In the entries below, find the line with "Actual storage" and the line with "exempt file layouts"; reproduce those two lines and all lines between them exactly, without pictures.

● **Collected data**:
▽
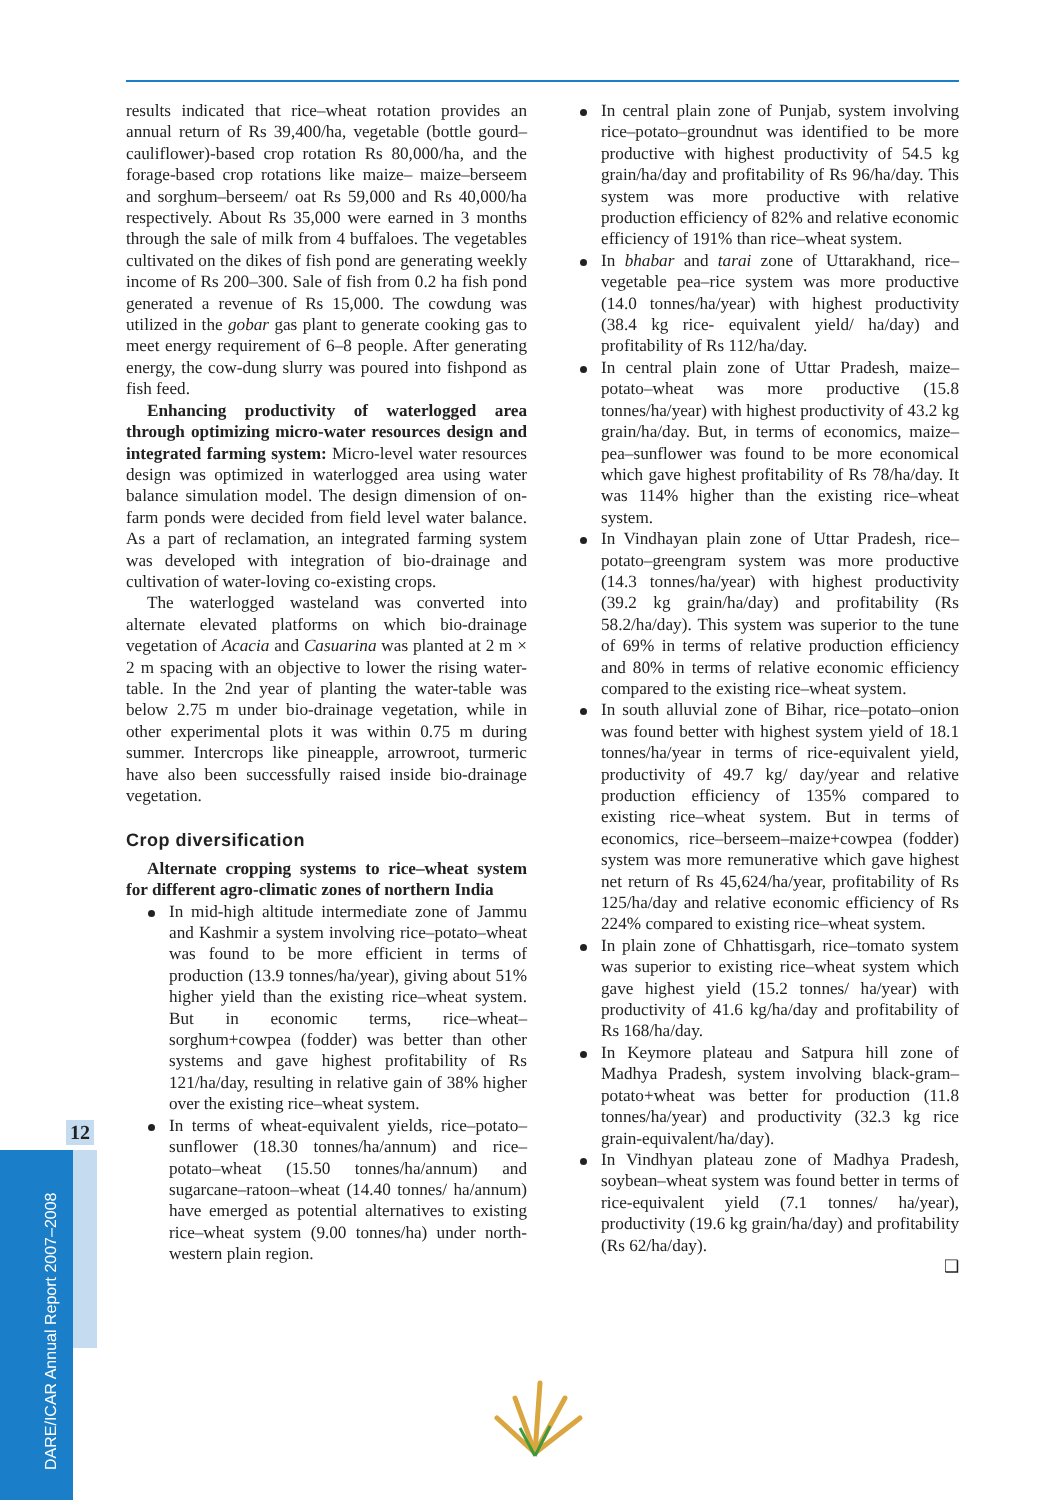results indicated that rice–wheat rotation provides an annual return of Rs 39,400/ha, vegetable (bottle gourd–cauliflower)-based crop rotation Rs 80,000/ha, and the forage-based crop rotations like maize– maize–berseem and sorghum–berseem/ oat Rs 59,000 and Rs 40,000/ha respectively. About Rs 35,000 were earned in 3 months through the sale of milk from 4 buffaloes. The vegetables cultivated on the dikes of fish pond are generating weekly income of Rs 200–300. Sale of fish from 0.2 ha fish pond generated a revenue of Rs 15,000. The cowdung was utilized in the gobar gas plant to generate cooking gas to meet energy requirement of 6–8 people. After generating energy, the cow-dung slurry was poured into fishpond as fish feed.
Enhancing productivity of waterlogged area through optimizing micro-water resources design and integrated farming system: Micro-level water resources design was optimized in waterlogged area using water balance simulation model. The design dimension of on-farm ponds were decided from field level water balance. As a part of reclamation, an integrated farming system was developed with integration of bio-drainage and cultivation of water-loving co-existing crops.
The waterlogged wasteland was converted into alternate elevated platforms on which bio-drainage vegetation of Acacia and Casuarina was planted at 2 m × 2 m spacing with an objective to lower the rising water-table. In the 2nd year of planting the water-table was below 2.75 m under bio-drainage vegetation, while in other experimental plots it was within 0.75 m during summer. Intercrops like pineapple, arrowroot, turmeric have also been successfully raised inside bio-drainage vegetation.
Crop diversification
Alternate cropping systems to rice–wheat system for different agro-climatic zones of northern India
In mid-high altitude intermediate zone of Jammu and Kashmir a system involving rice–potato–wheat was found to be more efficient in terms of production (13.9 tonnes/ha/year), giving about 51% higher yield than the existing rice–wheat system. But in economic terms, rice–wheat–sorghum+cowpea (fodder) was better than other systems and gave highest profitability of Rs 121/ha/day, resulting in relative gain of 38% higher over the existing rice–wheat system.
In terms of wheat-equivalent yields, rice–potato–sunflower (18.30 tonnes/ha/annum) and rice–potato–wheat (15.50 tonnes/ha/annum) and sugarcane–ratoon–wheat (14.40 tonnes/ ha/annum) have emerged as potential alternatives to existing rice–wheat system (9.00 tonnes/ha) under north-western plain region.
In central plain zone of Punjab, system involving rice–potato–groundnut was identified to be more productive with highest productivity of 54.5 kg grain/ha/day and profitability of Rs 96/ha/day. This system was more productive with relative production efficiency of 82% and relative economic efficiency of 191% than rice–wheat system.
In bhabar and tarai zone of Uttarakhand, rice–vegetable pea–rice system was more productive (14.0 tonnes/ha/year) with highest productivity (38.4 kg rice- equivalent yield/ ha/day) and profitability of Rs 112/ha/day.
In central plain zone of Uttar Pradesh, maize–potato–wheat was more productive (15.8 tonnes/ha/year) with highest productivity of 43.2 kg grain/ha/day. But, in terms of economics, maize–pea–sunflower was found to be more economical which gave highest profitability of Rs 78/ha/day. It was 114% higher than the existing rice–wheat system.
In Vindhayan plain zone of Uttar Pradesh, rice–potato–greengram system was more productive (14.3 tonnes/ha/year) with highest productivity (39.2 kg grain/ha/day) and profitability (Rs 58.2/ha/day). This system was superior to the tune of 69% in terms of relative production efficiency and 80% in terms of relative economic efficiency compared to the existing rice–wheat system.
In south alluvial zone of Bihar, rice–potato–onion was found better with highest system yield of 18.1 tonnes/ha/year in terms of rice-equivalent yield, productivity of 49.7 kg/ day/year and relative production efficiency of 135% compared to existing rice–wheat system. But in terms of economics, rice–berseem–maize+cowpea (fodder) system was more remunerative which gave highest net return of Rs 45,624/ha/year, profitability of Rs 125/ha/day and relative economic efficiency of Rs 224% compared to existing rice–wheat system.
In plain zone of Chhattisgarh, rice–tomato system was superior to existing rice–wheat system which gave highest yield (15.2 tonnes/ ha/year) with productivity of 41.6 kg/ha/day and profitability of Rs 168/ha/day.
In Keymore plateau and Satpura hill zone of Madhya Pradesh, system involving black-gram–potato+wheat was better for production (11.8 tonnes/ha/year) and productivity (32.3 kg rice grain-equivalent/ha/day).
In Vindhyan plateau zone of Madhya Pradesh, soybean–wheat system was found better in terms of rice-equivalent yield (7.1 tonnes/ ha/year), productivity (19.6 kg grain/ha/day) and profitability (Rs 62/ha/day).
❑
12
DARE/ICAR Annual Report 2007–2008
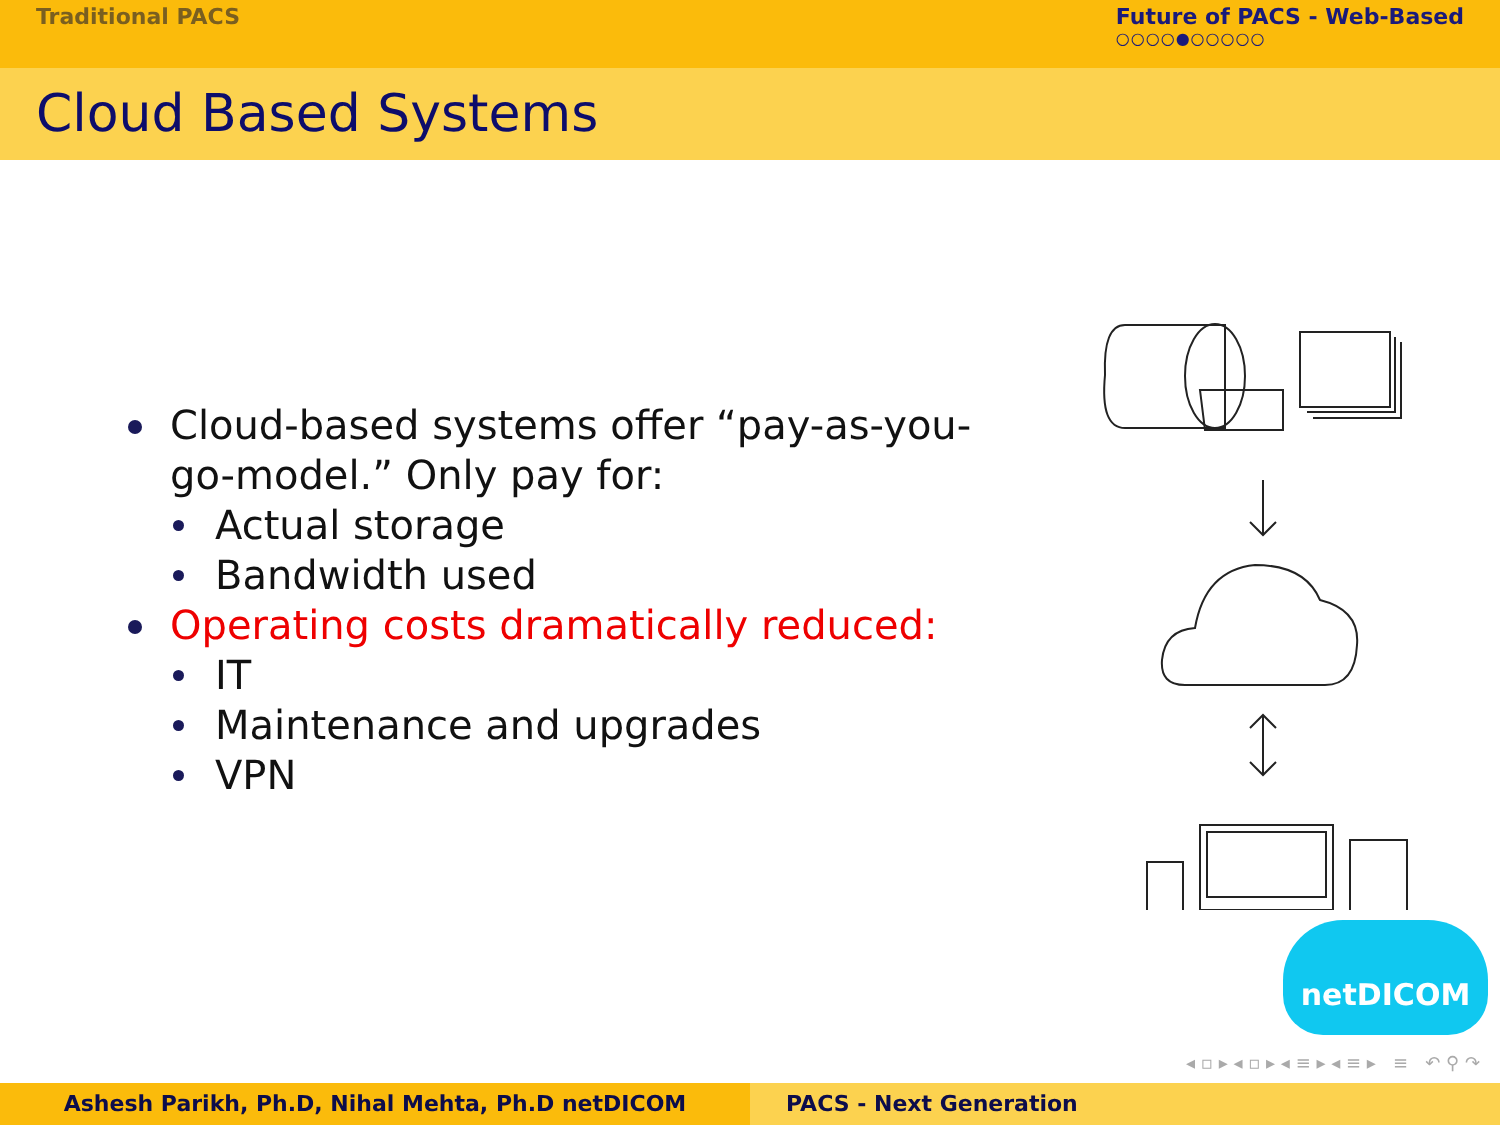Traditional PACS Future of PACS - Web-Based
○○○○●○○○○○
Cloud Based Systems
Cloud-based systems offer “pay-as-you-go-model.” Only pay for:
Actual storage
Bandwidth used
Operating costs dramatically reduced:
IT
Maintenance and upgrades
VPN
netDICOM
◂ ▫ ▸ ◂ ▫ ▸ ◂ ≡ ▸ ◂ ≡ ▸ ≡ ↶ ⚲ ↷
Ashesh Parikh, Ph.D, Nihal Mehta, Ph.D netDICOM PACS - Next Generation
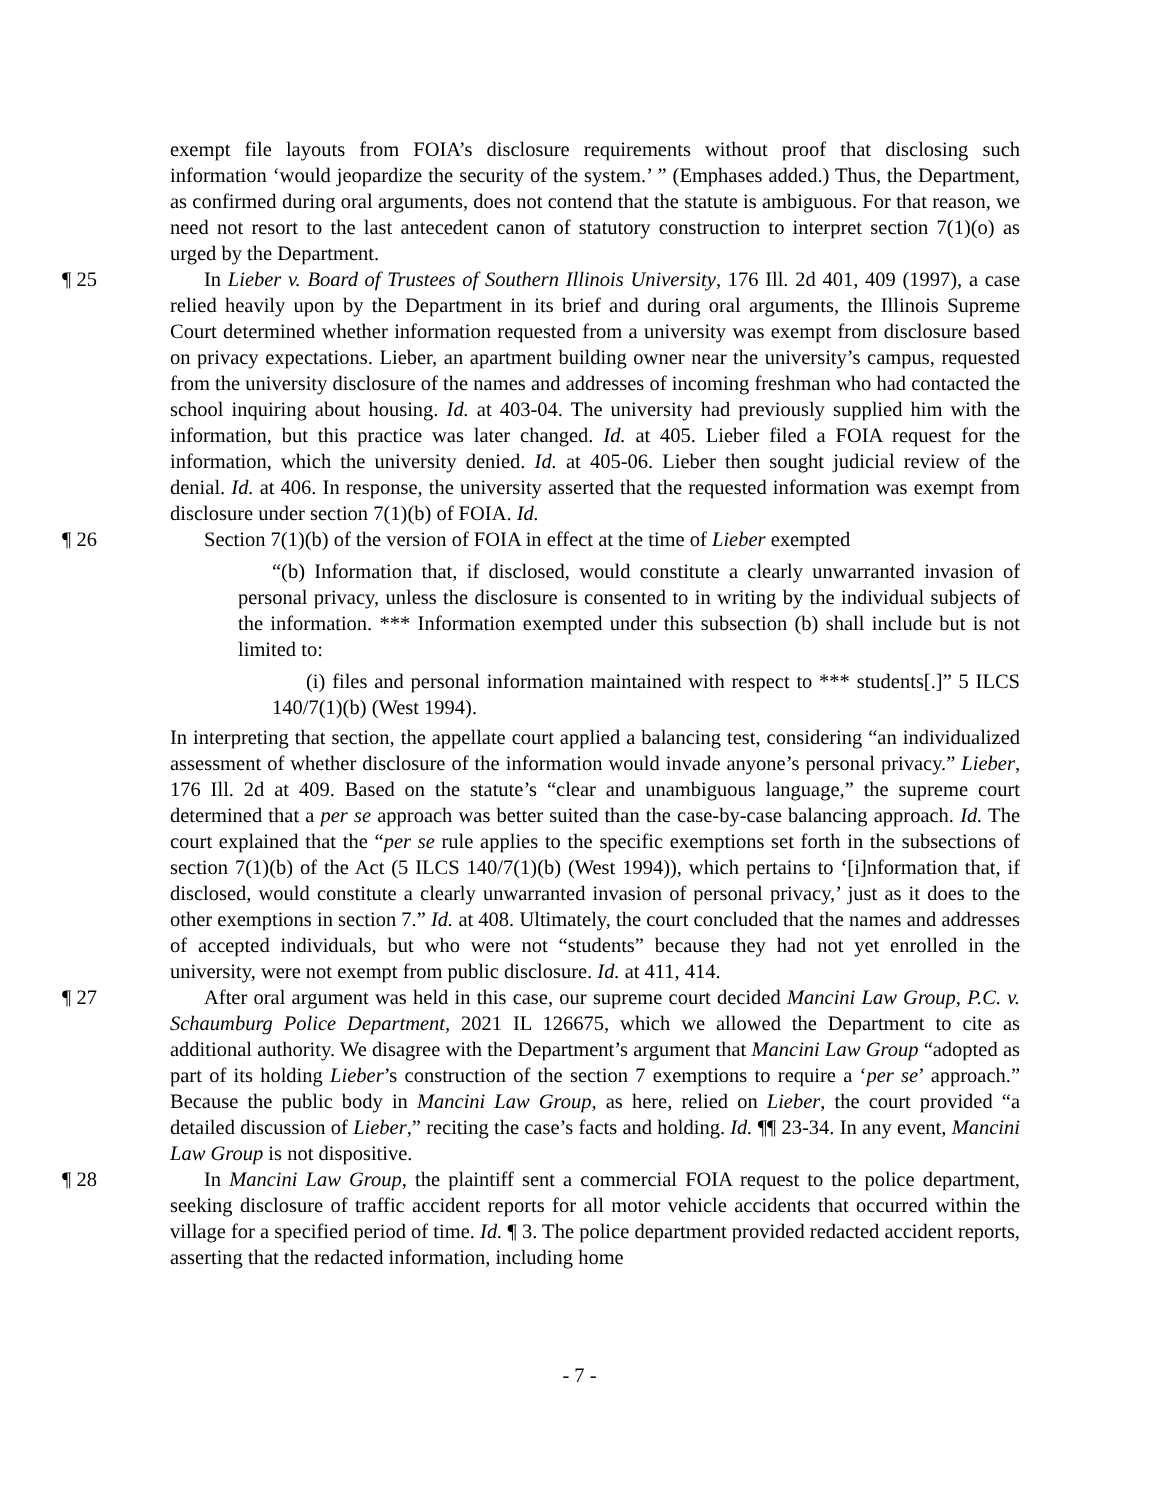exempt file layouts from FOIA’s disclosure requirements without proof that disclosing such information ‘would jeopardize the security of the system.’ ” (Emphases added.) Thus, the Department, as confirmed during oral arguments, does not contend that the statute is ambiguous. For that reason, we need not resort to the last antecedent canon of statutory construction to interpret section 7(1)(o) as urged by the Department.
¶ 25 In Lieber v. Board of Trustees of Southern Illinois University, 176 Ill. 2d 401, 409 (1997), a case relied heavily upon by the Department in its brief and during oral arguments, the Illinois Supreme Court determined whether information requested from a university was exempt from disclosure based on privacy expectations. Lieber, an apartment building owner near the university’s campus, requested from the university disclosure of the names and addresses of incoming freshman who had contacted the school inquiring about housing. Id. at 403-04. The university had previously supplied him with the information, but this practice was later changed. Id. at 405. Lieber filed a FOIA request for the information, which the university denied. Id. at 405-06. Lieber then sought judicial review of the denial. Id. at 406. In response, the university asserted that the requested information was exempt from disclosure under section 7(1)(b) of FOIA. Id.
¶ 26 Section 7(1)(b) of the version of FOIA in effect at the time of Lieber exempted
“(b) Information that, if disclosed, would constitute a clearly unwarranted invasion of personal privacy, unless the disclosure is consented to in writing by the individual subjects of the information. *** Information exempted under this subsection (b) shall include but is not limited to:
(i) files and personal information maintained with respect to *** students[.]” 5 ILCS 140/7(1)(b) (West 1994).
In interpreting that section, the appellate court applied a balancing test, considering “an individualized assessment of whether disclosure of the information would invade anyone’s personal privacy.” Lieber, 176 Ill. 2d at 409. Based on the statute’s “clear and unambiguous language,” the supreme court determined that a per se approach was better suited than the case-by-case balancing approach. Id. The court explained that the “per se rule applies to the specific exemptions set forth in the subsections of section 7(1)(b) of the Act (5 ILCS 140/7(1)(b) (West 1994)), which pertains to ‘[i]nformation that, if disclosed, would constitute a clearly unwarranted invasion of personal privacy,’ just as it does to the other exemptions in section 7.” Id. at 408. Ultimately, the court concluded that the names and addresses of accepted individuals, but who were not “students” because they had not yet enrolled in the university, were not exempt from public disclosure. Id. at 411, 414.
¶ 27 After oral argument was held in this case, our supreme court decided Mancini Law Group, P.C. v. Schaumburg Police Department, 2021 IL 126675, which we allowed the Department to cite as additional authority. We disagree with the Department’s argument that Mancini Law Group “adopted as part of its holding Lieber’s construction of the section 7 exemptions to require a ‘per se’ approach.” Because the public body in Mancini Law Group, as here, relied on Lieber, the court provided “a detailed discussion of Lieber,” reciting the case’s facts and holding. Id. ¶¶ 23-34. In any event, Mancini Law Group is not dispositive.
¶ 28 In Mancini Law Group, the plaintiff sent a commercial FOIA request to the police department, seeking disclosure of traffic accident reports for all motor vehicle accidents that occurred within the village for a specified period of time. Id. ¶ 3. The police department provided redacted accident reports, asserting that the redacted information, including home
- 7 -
△
● **Exercise result**:
Actual storage
Bandwidth used
Operating costs dramatically reduced:
IT
Maintenance and upgrades
VPN
netDICOM
◂ ▫ ▸ ◂ ▫ ▸ ◂ ≡ ▸ ◂ ≡ ▸ ≡ ↶ ⚲ ↷
Ashesh Parikh, Ph.D, Nihal Mehta, Ph.D netDICOM PACS - Next Generation
exempt file layouts from FOIA’s disclosure requirements without proof that disclosing such information ‘would jeopardize the security of the system.’ ” (Emphases added.) Thus, the Department, as confirmed during oral arguments, does not contend that the statute is ambiguous. For that reason, we need not resort to the last antecedent canon of statutory construction to interpret section 7(1)(o) as urged by the Department.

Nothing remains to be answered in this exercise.